The next day you will commence the exercise program under the supervision of a physiotherapist. The rotator cuff muscle takes 6 weeks to heal to the bone. If the muscles do contract in the first 6 weeks the repair may be torn apart. Exercises are started early to avoid stiffness of the shoulder following the operation. It is normal for the exercises to cause some discomfort.

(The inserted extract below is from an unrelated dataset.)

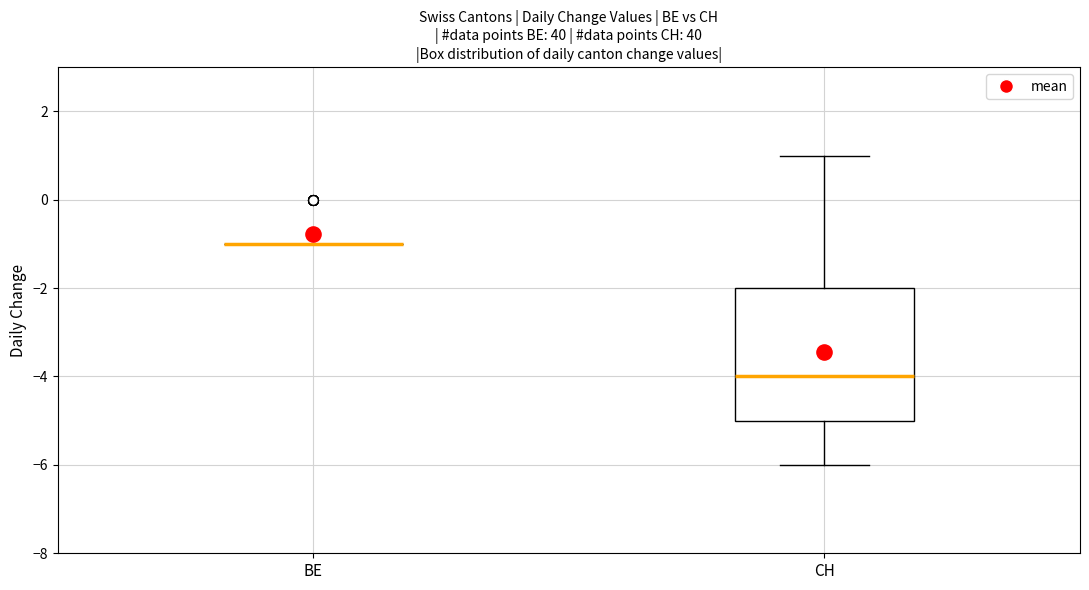

Where does the upper whisker of the box for CH end on the y-axis? The values are not printed on the chart, so give them approximately, as read against the axis.

1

On the day after surgery you will be discharged from hospital. In the immediate postoperative period you will experience pain about the shoulder. There will also be significant pain at night as a result of the surgery. On discharge from hospital you will be given pain killers as well as tablets to help you sleep at night.

You will then need to start a physiotherapy programme, which will continue for the next few months. It will involve exercises to improve the mobility and strength of the shoulder. Heavy lifting or overhead activity is not allowed for 6 to 9 months. Full function is allowed at 6 to 9 months providing there has been an adequate return of power.

Physiotherapy will take at least 6 months to achieve a full or near full return of function. It is not uncommon for complete pain relief to require at least 6 to 9 months of rehabilitation following surgery.

What is the outcome after a rotator cuff repair?

The majority of patients report improved shoulder strength and less pain after surgery for a torn rotator cuff.

Factors that may decrease the likelihood of a satisfactory result include:

    • Poor tendon/tissue quality
    • Large or massive tears
    • Poor patient compliance with rehabilitation and restrictions after surgery
    • Smoking

What are the complications of rotator cuff repairs:

Complications during/ after an arthroscopic repair are rare. The surgery does not involve large incisions and blood loss. The chance of infection is rare. very small percentage of patients may experience complications like stiffness and re-tear.